Le celle solari possono anche essere trasparenti, nessuno esclude, che l’energia del sole potrebbe provenire da occhiali da sole, finestre o persino parabrezza. È solo questione di trovare il materiale giusto.

GLI SCIENZIATI TEDESCHI - Wolfgang Körner e altri ingegneri dell’Istituto Fraunhofer di Materiali Meccanici IWM di Friburgo, in Germania, stanno lavorando a UN progetto per sfruttare le finestre dei palazzi come superfici da adibire a celle , cercando al tempo stesso di conservare le proprietà di trasparenza del vetro.

I PANNELLI-FINESTRE – La nuova tecnologia allo studio dei ricercatori dell’Istituto di Materiali Meccanici richiede l’uso di due tipi differenti di strati trasparenti: il primo tipo, già collaudato, è in grado di trasferire l’elettricità attraverso gli elettroni, n-conduttori, mentre per lo sviluppo del secondo tipo, in cui sono le lacune elettroniche, i cosiddetti p-conduttori, a consentire all’elettricità di scorrere, le tecnologie sono ancora insufficienti. I p-conduttori presentano molte problematiche e spesso la loro conduttività è troppo bassa e la trasparenza è scarsa.
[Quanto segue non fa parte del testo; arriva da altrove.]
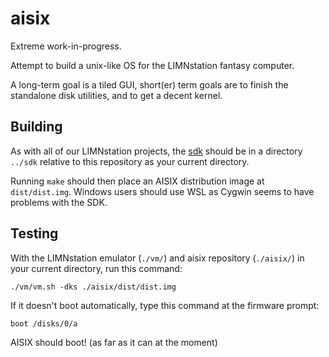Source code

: # aisix

Extreme work-in-progress.

Attempt to build a unix-like OS for the LIMNstation fantasy computer.

A long-term goal is a tiled GUI, short(er) term goals are to finish the standalone disk utilities, and to get a decent kernel.

## Building

As with all of our LIMNstation projects, the [sdk](http://github.com/limnarch/sdk) should be in a directory `../sdk` relative to this repository as your current directory.

Running `make` should then place an AISIX distribution image at `dist/dist.img`. Windows users should use WSL as Cygwin seems to have problems with the SDK.

## Testing

With the LIMNstation emulator (`./vm/`) and aisix repository (`./aisix/`) in your current directory, run this command:

`./vm/vm.sh -dks ./aisix/dist/dist.img`

If it doesn't boot automatically, type this command at the firmware prompt:

`boot /disks/0/a`

AISIX should boot! (as far as it can at the moment)
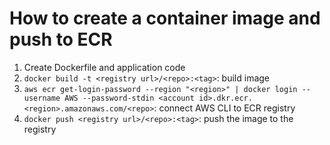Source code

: # How to create a container image and push to ECR

1. Create Dockerfile and application code
2. `docker build -t <registry url>/<repo>:<tag>`: build image
3. `aws ecr get-login-password --region "<region>" | docker login --username AWS --password-stdin <account id>.dkr.ecr.<region>.amazonaws.com/<repo>`: connect AWS CLI to ECR registry
4. `docker push <registry url>/<repo>:<tag>`: push the image to the registry

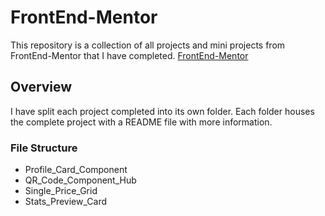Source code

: # FrontEnd-Mentor
This repository is a collection of all projects and mini projects from FrontEnd-Mentor that I have completed. 
[FrontEnd-Mentor](https://www.frontendmentor.io/home)

## Overview
I have split each project completed into its own folder. Each folder houses the complete project with a README file with more information.

### File Structure

  - Profile_Card_Component
  - QR_Code_Component_Hub
  - Single_Price_Grid
  - Stats_Preview_Card
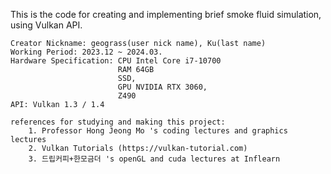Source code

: This is the code for creating and implementing brief smoke fluid simulation, using Vulkan API.

    Creator Nickname: geograss(user nick name), Ku(last name)
    Working Period: 2023.12 ~ 2024.03.
    Hardware Specification: CPU Intel Core i7-10700 
                            RAM 64GB
                            SSD, 
                            GPU NVIDIA RTX 3060,
                            Z490
    API: Vulkan 1.3 / 1.4

    references for studying and making this project:
        1. Professor Hong Jeong Mo 's coding lectures and graphics lectures
        2. Vulkan Tutorials (https://vulkan-tutorial.com)
        3. 드립커피+한모금더 's openGL and cuda lectures at Inflearn
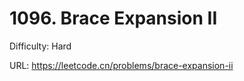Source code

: # 1096. Brace Expansion II

Difficulty: Hard

URL: https://leetcode.cn/problems/brace-expansion-ii

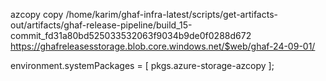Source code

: azcopy copy /home/karim/ghaf-infra-latest/scripts/get-artifacts-out/artifacts/ghaf-release-pipeline/build_15-commit_fd31a80bd525033532063f9034b9de0f0288d672 https://ghafreleasesstorage.blob.core.windows.net/$web/ghaf-24-09-01/

  environment.systemPackages = [
    pkgs.azure-storage-azcopy
  ];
MATERIALI CONDUTTIVI E TRASPARENTI - I materiali esistenti allo stato attuale non consentono di veicolare sufficiente elettricità né di mantenere la trasparenza, obiettivo che grazie a Körner e ai suoi colleghi potrebbe essere invece più vicino. Attraverso un microscopio elettronico i ricercatori tedeschi hanno studiato infatti la modalità di distribuzione degli elettroni nelle diverse strutture, calcolando così il potenziale di conduttività e trasparenza dei differenti materiali che potrebbe portare alla superficie ideale per la finestra energetica e trasparente. Fino ad ora il materiale più promettente sembra essere l’azoto, ma la ricerca dell'ideale per la finestra solare è appena iniziata.